<strong>BROVERLOAD:</strong> Robert Downey Jr. and Zach Galifianakis are unable to overcome the inherent shortcomings of Todd Phillips’s latest road-trippin’ bromance, <em>Due Date</em>.

Enough, already! At this point, America’s obsession with the bromance seems officially pathological. Due Date’s auteur, Todd Phillips, practically invented the newer version of the genre from the nearby Montecito Picture Company (Old School and Road Trip), then went on to create the best-structured man-bonding road movie ever, The Hangover. That film ingeniously featured a lovely hole in its middle, requiring us to use our imagination to fill in all the naughty bits. If only Phillips had done something similar in this boy-on-boy combo plate of smirky gross-outs and over-sentimentalized tripe.

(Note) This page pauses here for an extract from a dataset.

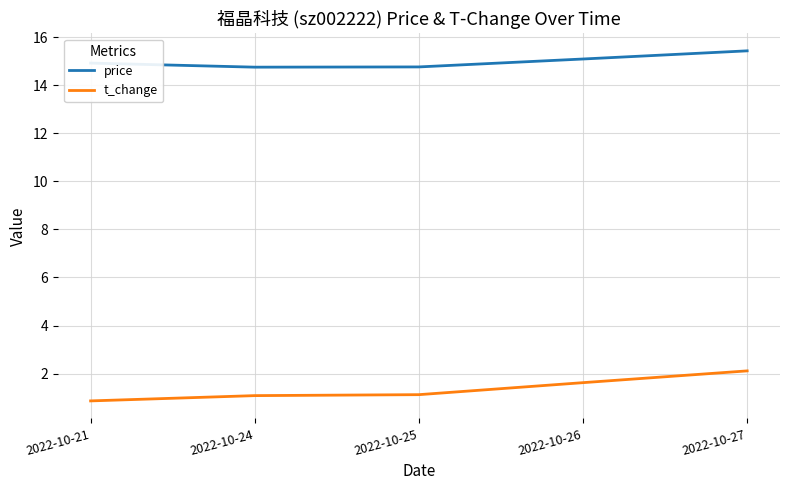

What is the difference between the t_change values at 2022-10-26 and 2022-10-24?

0.5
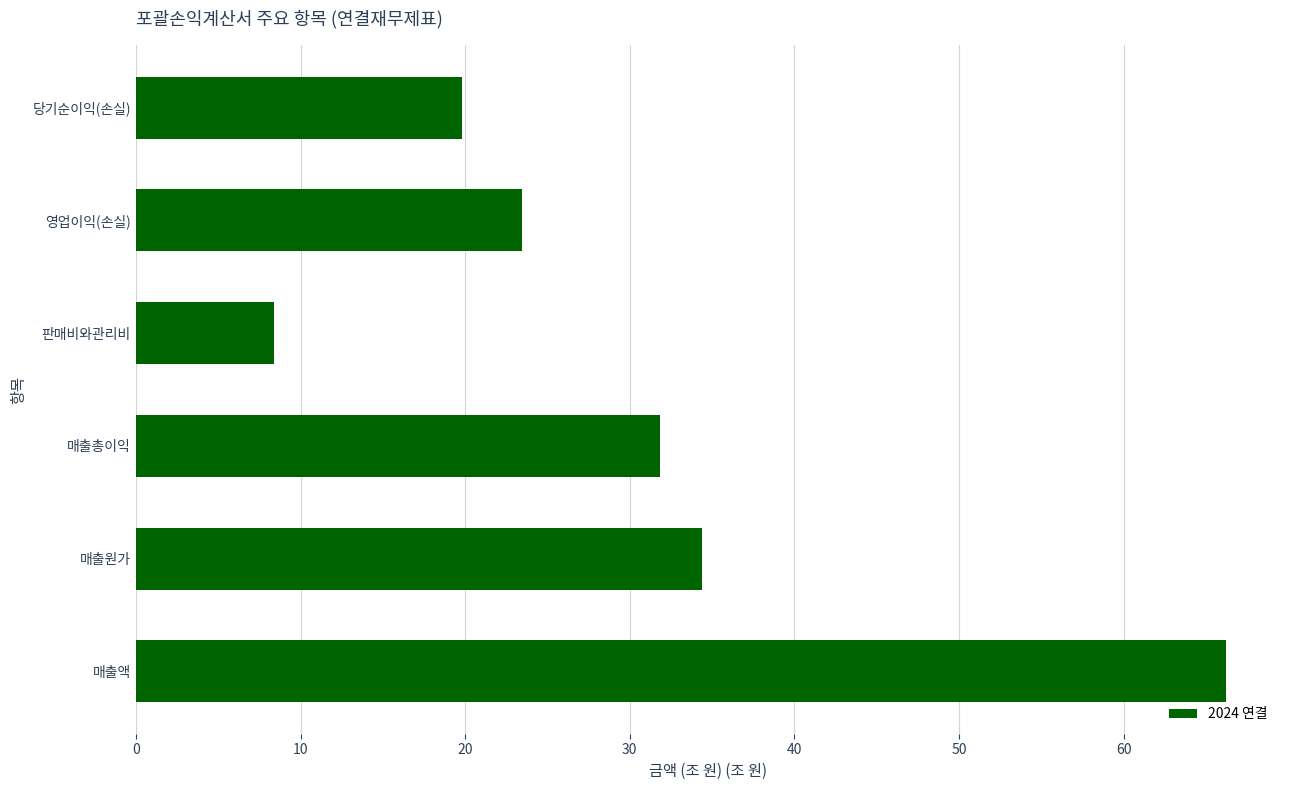

How many values are below 31?

3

Our story, which is so simple it seems smart, follows a yup about to pup (Robert Downey Jr.) who runs into aspiring actor Ethan Tremblay, played by the sickeningly ubiquitous Zach Galifianakis. Thrown off a jet, they’re forced to share a car from Atlanta to Hollywood, with typically zany stops along the way. Remind you of something? I never liked John Candy that much, but Galifianakis still doesn’t live up.

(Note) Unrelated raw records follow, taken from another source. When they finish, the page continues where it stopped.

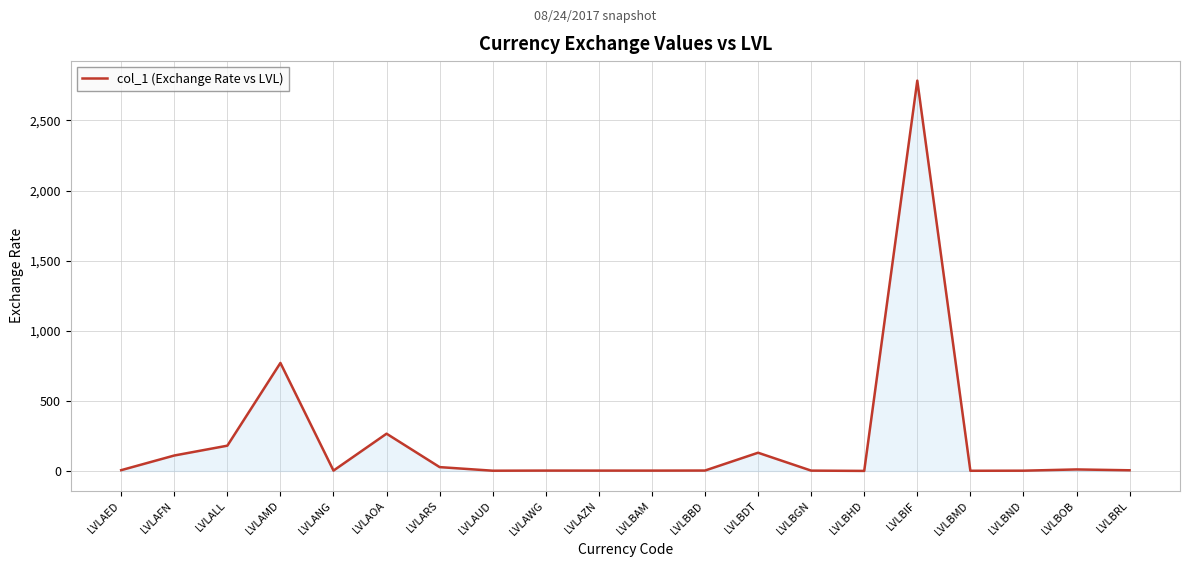

Between LVLANG and LVLAMD, which is larger?

LVLAMD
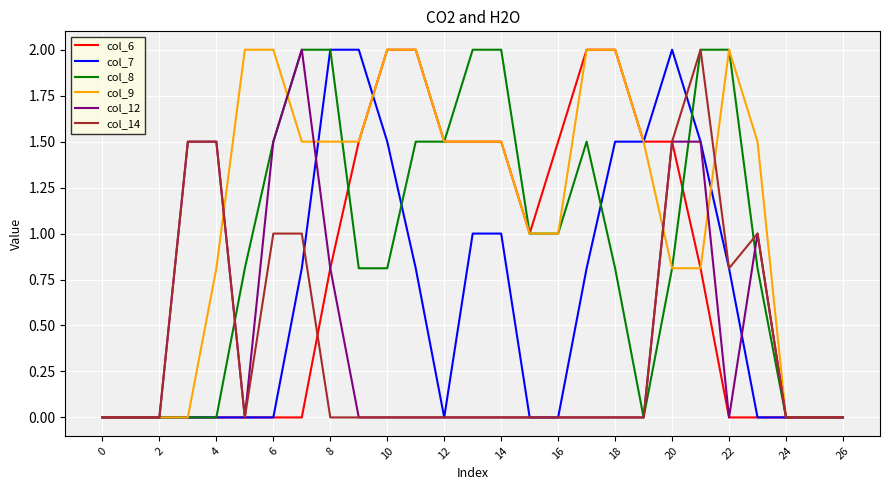

What is the maximum value for col_12?

2.0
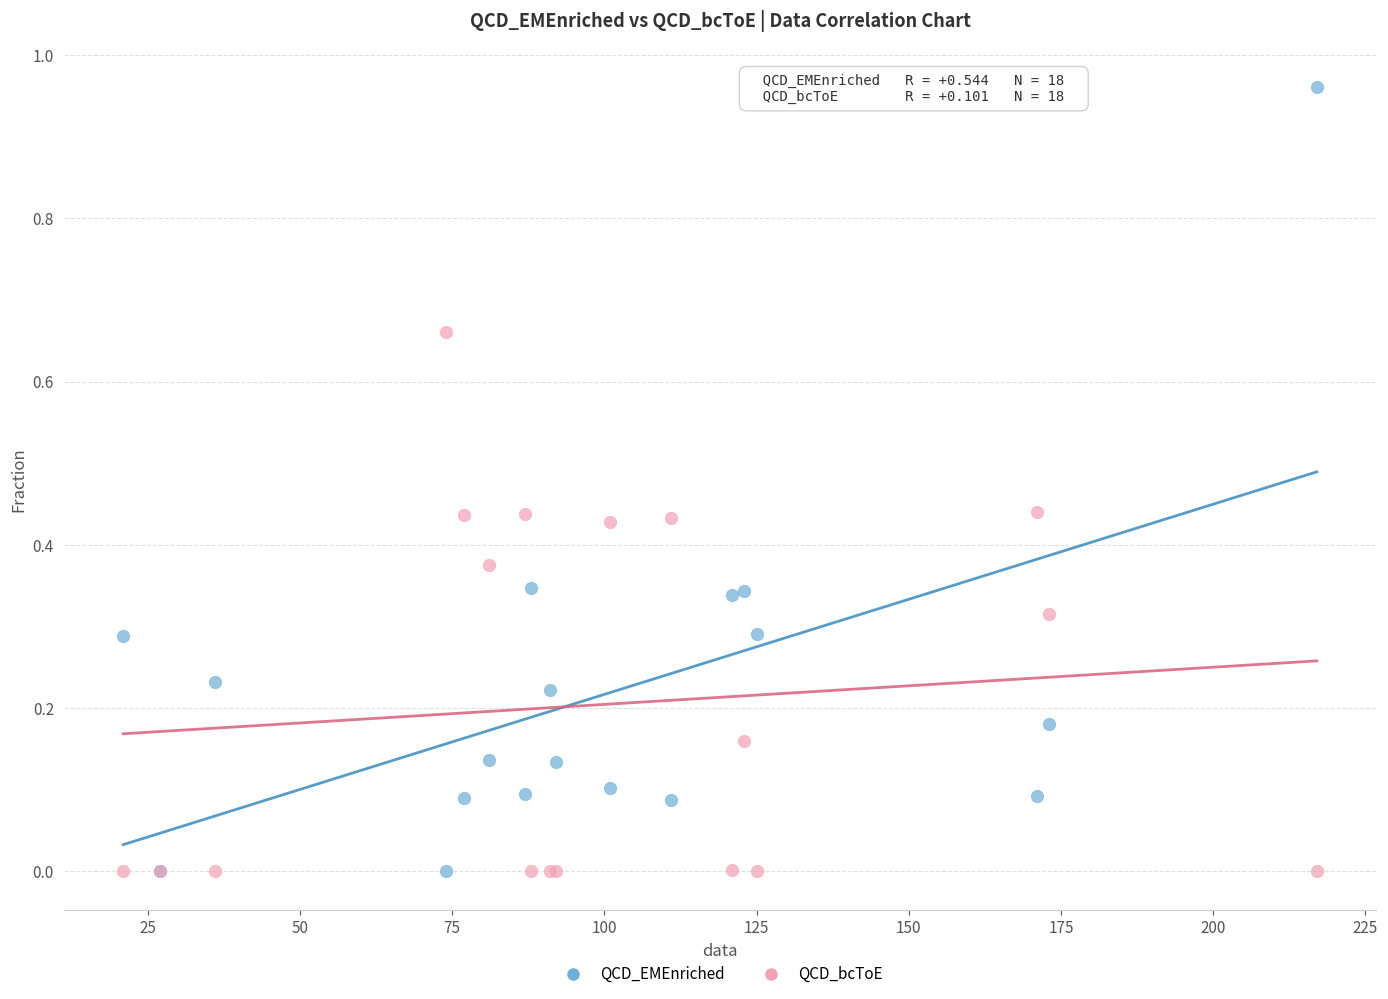

Which series reaches the maximum Y coordinate?

QCD_EMEnriched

Here, even the zaniness—a scene with a drug-dealing couple and their TV-addicted kids, a stupid fight with a wheelchair-bound vet in a Western Union office, and the obligatory cross into Mexico—gets eclipsed by the snarky homoeroticism, which of course involves casual public masturbation. Certainly, there’s an I-love-you-man moment, and, as you always knew, when the curtain of prejudices parts, the need for musky male love on the road represents the sense of loneliness in American lives. If only we smoked more doob and listened to Pink Floyd together while driving!

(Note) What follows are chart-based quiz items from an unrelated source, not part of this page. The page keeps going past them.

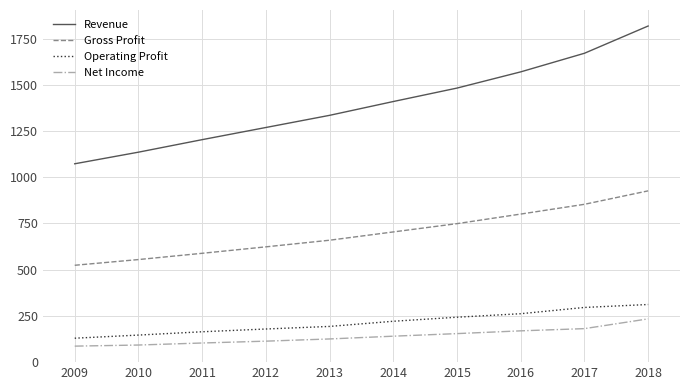

True or false: Gross Profit and Revenue cross at least once.

False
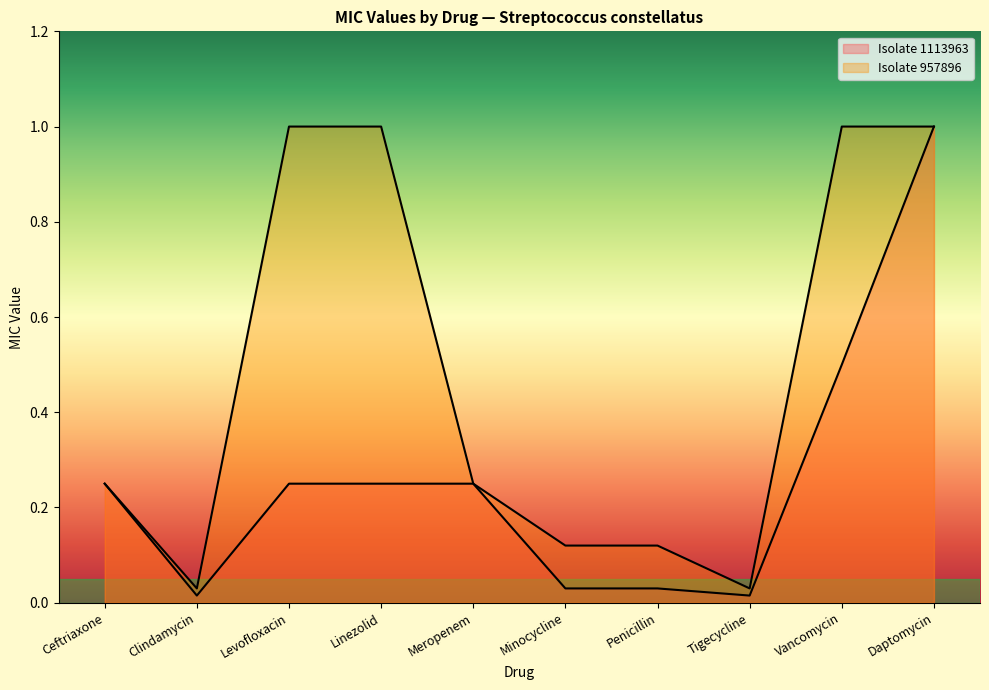

True or false: Isolate 957896 and Isolate 1113963 cross at least once.

False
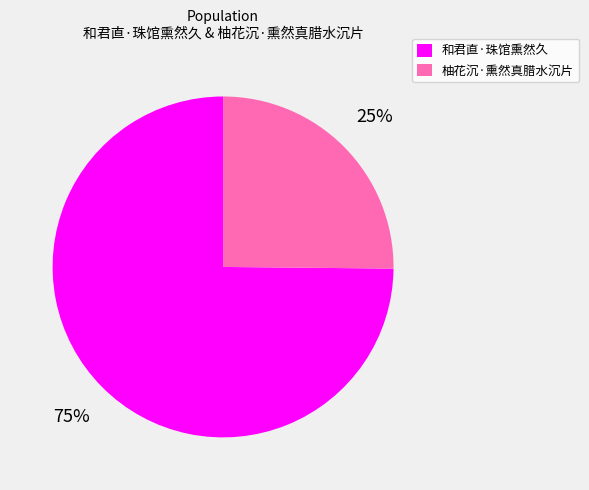

Combined, do 柚花沉·熏然真腊水沉片 and 和君直·珠馆熏然久 account for over 50%?

Yes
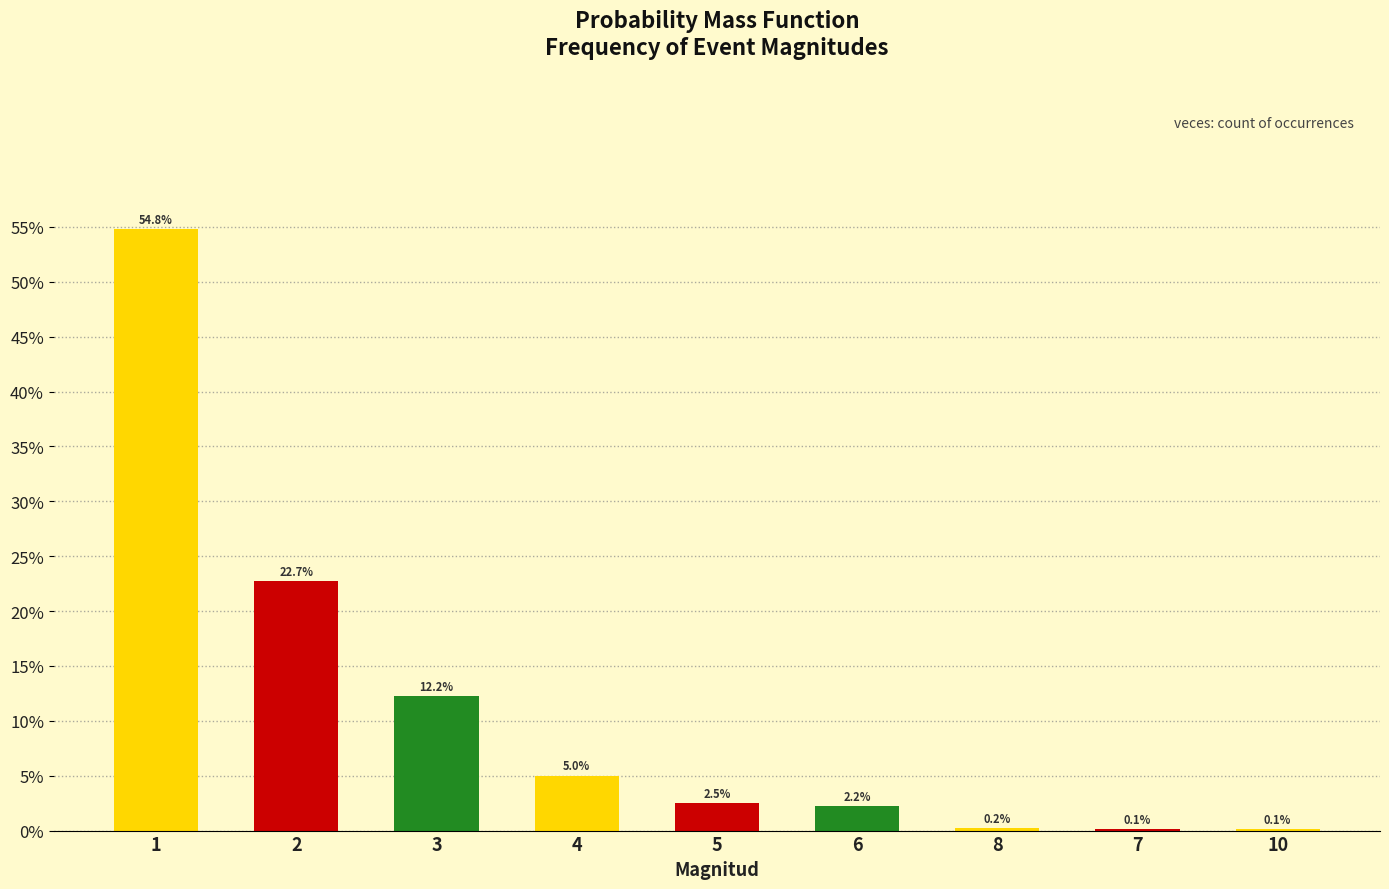

What value does the data have at 1?

0.5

Yes, Due Date is riddled with existential crap and daddy’s ashes to boot. You wonder if all this bonding is in some way meant to compensate for 80 years of stoical male stars like Gary Cooper and Bruce Willis. But doesn’t that mold seem broken already? Without a doubt, Downey is the single most magnetic male presence in American movies, and somehow he seems almost profoundly funny here. If the rest of the cast seems clichéd, it’s simply because they’re only human, and this script is only dumb.